The guidelines indicate that the state can spend up to $12 million on the program and that the vendor may pay for Spanish-language services, ground transportation, migrant “meals and lodging en route to destination” and must “ensure Unauthorized Alien reaches designated destination within 72 hours of request.”

Sen. Jason Pizzo’s reaction

State Sen. Jason Pizzo, a South Florida Democrat, acted as a private citizen and sued the governor, alleging that the program violates state law, in part because the migrants were not being relocated from Florida. The budget language allocating $12 million to establish the program stated that it was to be used for “the transport of unauthorized aliens from this state consistent with federal law.”

Pizzo said Friday that the documents buttress the claims made in his lawsuit.

“A fifth-grader could understand that they’re plainly violating the law,” he said, after reviewing the documents obtained by the Herald/Times. “It’s very clear that they are supposed to be relocating ‘unauthorized aliens’ from the state of Florida.”

He noted that the records show four FDOT employees signed off on the $615,000 expenditure for the Martha’s Vineyard flights, including a legal review.

“This is all about politics,” Pizzo said. “DeSantis went ahead and made a statement that appeals to his base and they got very, very sloppy on the details.”

More records are still being sought

The letter Montgomerie signed indicates that Vertol would be paid for “aircraft, crew, maintenance logistics, fuel, coordination and planning, route preparation, route services, landing fees, ground handling and logistics and other Project-related expenses.”

The company also agreed to comply with the state’s public records laws and produce any records as required by contractors providing services to the state. But the company has not responded to repeated requests for comment by the Miami Herald and other entities, and neither FDOT nor the governor’s office has produced the contract.

“FDOT is playing fast and loose with the public’s right to know,’’ said Michael Barfield, director of public access for the nonprofit Florida Center for Government Accountability, which first obtained the records on Friday along with the Herald/Times. “This production is incomplete, and the agency has had plenty of time to comply. We will now seek judicial enforcement of the Public Records Act.”

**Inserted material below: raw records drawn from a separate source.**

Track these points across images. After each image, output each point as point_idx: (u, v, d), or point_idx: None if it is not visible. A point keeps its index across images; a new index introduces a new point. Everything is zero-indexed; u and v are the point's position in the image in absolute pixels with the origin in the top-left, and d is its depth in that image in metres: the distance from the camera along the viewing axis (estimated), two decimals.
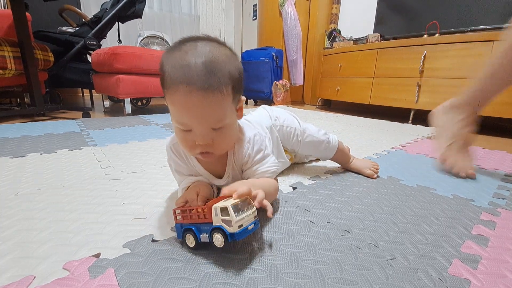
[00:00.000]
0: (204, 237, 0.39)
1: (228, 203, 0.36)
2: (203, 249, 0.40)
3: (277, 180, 0.55)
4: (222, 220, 0.36)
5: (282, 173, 0.75)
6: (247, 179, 0.53)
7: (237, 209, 0.36)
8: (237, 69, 0.43)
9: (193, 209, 0.39)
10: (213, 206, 0.37)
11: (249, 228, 0.37)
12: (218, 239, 0.36)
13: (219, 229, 0.36)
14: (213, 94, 0.39)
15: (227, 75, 0.40)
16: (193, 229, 0.39)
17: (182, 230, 0.41)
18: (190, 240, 0.40)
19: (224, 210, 0.36)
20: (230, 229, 0.35)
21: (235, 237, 0.35)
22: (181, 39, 0.42)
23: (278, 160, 0.69)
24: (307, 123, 0.72)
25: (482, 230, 0.49)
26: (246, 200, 0.38)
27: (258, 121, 0.65)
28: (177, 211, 0.41)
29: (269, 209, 0.40)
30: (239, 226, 0.36)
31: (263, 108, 0.73)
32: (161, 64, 0.42)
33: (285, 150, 0.72)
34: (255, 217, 0.39)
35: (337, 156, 0.75)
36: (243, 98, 0.48)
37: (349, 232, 0.47)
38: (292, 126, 0.68)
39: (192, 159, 0.52)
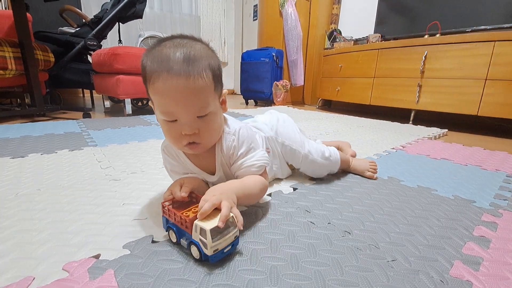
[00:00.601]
0: (183, 243, 0.39)
1: (209, 226, 0.35)
2: None
3: (266, 176, 0.53)
4: (200, 239, 0.36)
5: None
6: (234, 173, 0.52)
7: (217, 232, 0.36)
8: (216, 62, 0.44)
9: (176, 214, 0.39)
10: (194, 222, 0.36)
11: (225, 250, 0.37)
12: (195, 252, 0.37)
13: (196, 245, 0.36)
14: (194, 79, 0.40)
15: (207, 64, 0.42)
16: (174, 230, 0.40)
17: (167, 225, 0.42)
18: (173, 237, 0.41)
19: (203, 231, 0.35)
20: (205, 251, 0.35)
21: (208, 259, 0.36)
22: (159, 39, 0.43)
23: (282, 169, 0.68)
24: (311, 141, 0.69)
25: (483, 232, 0.49)
26: (229, 220, 0.38)
27: (257, 126, 0.64)
28: (165, 206, 0.41)
29: (239, 220, 0.39)
30: (214, 251, 0.36)
31: (270, 113, 0.71)
32: (141, 62, 0.43)
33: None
34: (235, 237, 0.38)
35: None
36: (225, 91, 0.49)
37: (349, 233, 0.46)
38: (293, 148, 0.66)
39: (183, 157, 0.52)
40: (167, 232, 0.42)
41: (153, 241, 0.43)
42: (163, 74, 0.39)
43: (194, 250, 0.37)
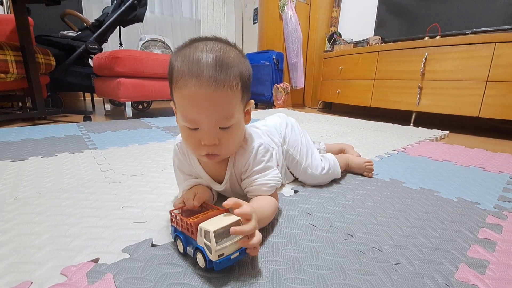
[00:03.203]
0: (189, 251, 0.37)
1: (212, 228, 0.33)
2: None
3: (276, 196, 0.52)
4: (205, 243, 0.34)
5: None
6: (244, 188, 0.51)
7: (223, 235, 0.34)
8: (247, 70, 0.43)
9: (183, 220, 0.38)
10: (199, 225, 0.35)
11: (233, 257, 0.34)
12: (200, 260, 0.35)
13: (201, 250, 0.35)
14: (222, 89, 0.38)
15: (238, 72, 0.40)
16: (182, 238, 0.38)
17: (174, 234, 0.40)
18: (180, 246, 0.39)
19: (207, 234, 0.34)
20: (210, 256, 0.34)
21: (213, 266, 0.34)
22: (192, 39, 0.42)
23: (286, 176, 0.67)
24: (315, 153, 0.68)
25: (488, 234, 0.48)
26: (236, 223, 0.36)
27: (270, 132, 0.64)
28: (173, 214, 0.40)
29: (256, 239, 0.35)
30: (219, 255, 0.33)
31: (278, 117, 0.70)
32: (170, 61, 0.41)
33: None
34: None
35: None
36: (252, 101, 0.47)
37: (352, 236, 0.46)
38: (296, 159, 0.65)
39: (194, 161, 0.51)
40: (175, 242, 0.41)
41: (152, 245, 0.42)
42: (192, 80, 0.37)
43: (199, 257, 0.35)
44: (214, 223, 0.35)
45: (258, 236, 0.36)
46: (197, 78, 0.37)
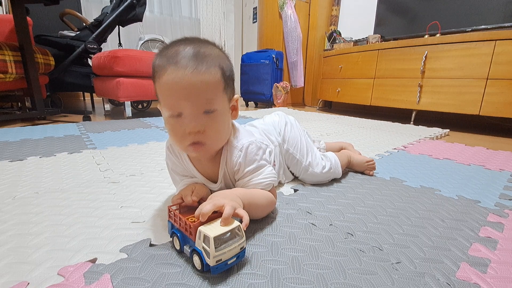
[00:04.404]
0: (186, 250, 0.37)
1: (212, 233, 0.33)
2: None
3: (275, 193, 0.52)
4: (203, 247, 0.34)
5: None
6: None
7: (222, 241, 0.34)
8: (227, 66, 0.43)
9: (182, 219, 0.38)
10: (198, 229, 0.35)
11: (229, 262, 0.35)
12: (197, 262, 0.35)
13: (199, 253, 0.34)
14: (201, 73, 0.39)
15: (217, 63, 0.41)
16: (179, 236, 0.38)
17: (171, 230, 0.40)
18: (177, 244, 0.39)
19: (207, 239, 0.33)
20: (207, 260, 0.33)
21: (210, 270, 0.34)
22: (172, 41, 0.43)
23: (285, 175, 0.67)
24: (315, 151, 0.68)
25: (489, 232, 0.48)
26: (236, 229, 0.36)
27: (267, 130, 0.63)
28: (171, 210, 0.40)
29: (244, 220, 0.38)
30: (217, 261, 0.33)
31: (277, 115, 0.70)
32: (152, 62, 0.42)
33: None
34: (241, 248, 0.36)
35: None
36: (237, 96, 0.47)
37: (352, 235, 0.45)
38: (296, 157, 0.65)
39: (187, 161, 0.51)
40: (172, 238, 0.40)
41: (151, 245, 0.42)
42: (170, 67, 0.38)
43: (196, 259, 0.35)
44: (214, 228, 0.35)
45: (228, 207, 0.37)
46: (175, 65, 0.38)
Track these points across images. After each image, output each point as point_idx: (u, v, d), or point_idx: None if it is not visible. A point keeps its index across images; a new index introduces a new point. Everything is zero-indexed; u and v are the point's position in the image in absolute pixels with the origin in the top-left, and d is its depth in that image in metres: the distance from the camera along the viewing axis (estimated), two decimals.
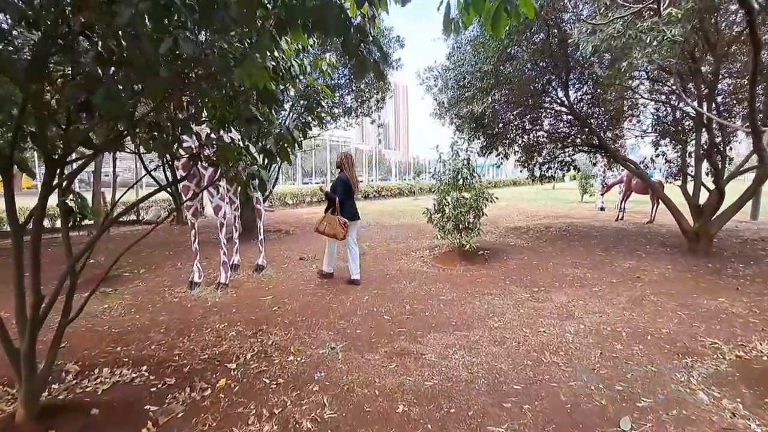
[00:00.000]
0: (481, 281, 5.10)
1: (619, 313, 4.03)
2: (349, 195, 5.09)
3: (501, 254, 6.64)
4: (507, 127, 8.09)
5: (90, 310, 4.30)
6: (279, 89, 2.52)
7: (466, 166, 6.20)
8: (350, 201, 5.11)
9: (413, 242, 7.77)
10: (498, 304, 4.23)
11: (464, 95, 6.52)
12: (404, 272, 5.58)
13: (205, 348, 3.28)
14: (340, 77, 9.26)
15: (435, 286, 4.90)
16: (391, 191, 22.96)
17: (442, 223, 6.23)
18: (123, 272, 6.19)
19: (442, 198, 6.20)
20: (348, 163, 5.06)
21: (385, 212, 13.79)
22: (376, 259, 6.40)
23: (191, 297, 4.66)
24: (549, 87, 7.73)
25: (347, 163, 5.05)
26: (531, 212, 12.91)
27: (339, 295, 4.61)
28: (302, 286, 5.04)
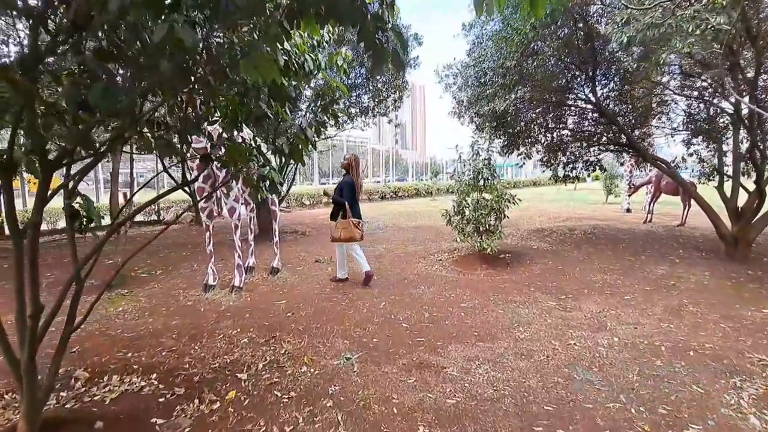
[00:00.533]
0: (503, 287, 4.85)
1: (656, 325, 3.74)
2: (355, 198, 5.03)
3: (524, 258, 6.36)
4: (529, 125, 7.78)
5: (105, 313, 4.27)
6: (291, 85, 2.37)
7: (487, 166, 5.96)
8: (356, 204, 5.07)
9: (431, 245, 7.56)
10: (523, 313, 3.98)
11: (485, 92, 6.28)
12: (422, 276, 5.38)
13: (216, 356, 3.17)
14: (356, 76, 9.13)
15: (455, 291, 4.68)
16: (408, 192, 22.75)
17: (461, 226, 6.01)
18: (140, 273, 6.20)
19: (461, 199, 5.98)
20: (356, 165, 5.01)
21: (402, 213, 13.59)
22: (393, 263, 6.22)
23: (205, 300, 4.57)
24: (574, 83, 7.40)
25: (356, 165, 5.00)
26: (553, 214, 12.49)
27: (355, 300, 4.45)
28: (317, 290, 4.90)
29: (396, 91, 9.98)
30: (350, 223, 5.03)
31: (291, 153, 2.47)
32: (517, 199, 5.88)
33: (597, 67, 6.65)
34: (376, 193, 20.96)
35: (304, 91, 6.72)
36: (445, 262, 6.17)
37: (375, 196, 20.82)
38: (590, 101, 7.41)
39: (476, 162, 6.01)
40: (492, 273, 5.51)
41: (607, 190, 15.80)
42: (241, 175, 2.41)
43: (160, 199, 2.52)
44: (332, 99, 2.56)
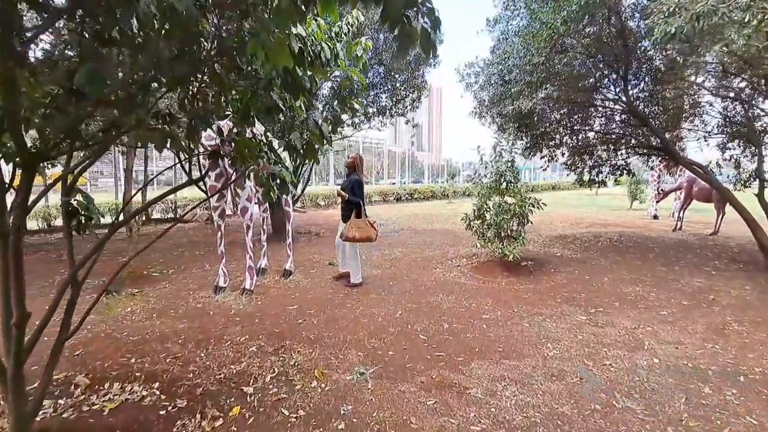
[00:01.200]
0: (527, 297, 4.56)
1: (699, 345, 3.40)
2: (362, 197, 5.01)
3: (547, 266, 6.03)
4: (554, 126, 7.44)
5: (114, 313, 4.16)
6: (306, 76, 2.16)
7: (510, 168, 5.67)
8: (363, 203, 5.05)
9: (449, 249, 7.28)
10: (551, 328, 3.69)
11: (510, 91, 5.98)
12: (440, 283, 5.12)
13: (222, 365, 2.98)
14: (375, 75, 8.93)
15: (476, 301, 4.41)
16: (424, 194, 22.45)
17: (482, 231, 5.73)
18: (152, 272, 6.11)
19: (482, 203, 5.70)
20: (361, 164, 5.06)
21: (418, 216, 13.32)
22: (410, 268, 5.97)
23: (215, 303, 4.42)
24: (602, 83, 7.04)
25: (361, 164, 5.05)
26: (575, 219, 12.04)
27: (370, 308, 4.22)
28: (330, 294, 4.69)
29: (414, 91, 9.74)
30: (366, 222, 4.88)
31: (304, 150, 2.26)
32: (541, 203, 5.56)
33: (629, 64, 6.28)
34: (391, 194, 20.73)
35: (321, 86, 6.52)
36: (463, 269, 5.89)
37: (390, 197, 20.60)
38: (621, 102, 7.03)
39: (498, 164, 5.72)
40: (514, 281, 5.20)
41: (632, 195, 15.19)
42: (251, 173, 2.22)
43: (162, 199, 2.33)
44: (350, 91, 2.33)
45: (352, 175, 5.05)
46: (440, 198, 22.78)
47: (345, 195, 4.91)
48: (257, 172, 2.08)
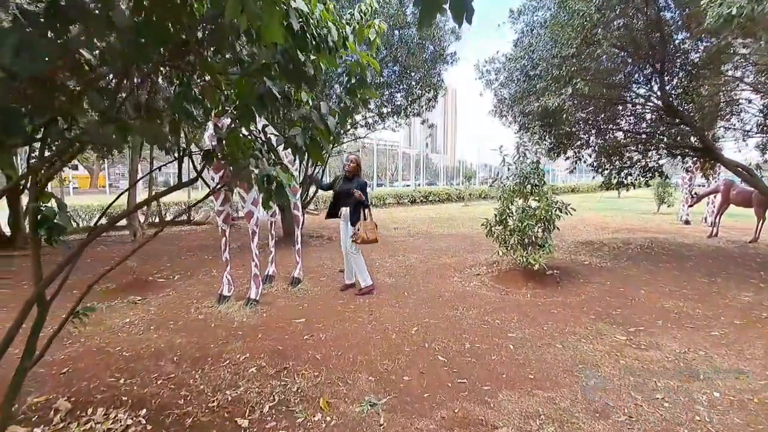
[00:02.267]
0: (557, 313, 4.13)
1: (762, 374, 2.94)
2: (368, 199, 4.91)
3: (575, 276, 5.57)
4: (580, 125, 6.97)
5: (112, 324, 3.91)
6: (309, 61, 1.83)
7: (534, 170, 5.25)
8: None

A second lawsuit has been filed challenging the program in federal court in Massachusetts. Three anonymous Venezuelan migrants and Alianza Americas, a transnational organization that advocates on behalf of immigrants’ rights, allege that DeSantis, FDOT and others tricked migrants into leaving Texas by offering them McDonald’s gift cards and other items to board the flights, and by promising them assistance and employment. The lawsuit names five other people as defendants, including a man and woman believed by attorneys to have recruited migrants in San Antonio to board the planes.

DeSantis has denied that the people sent to Martha’s Vineyard had been tricked. The private contractor hired by FDOT to carry out the program told them where they were going, he said.

Miami Herald staff writer Sarah Blaskey contributed to this report.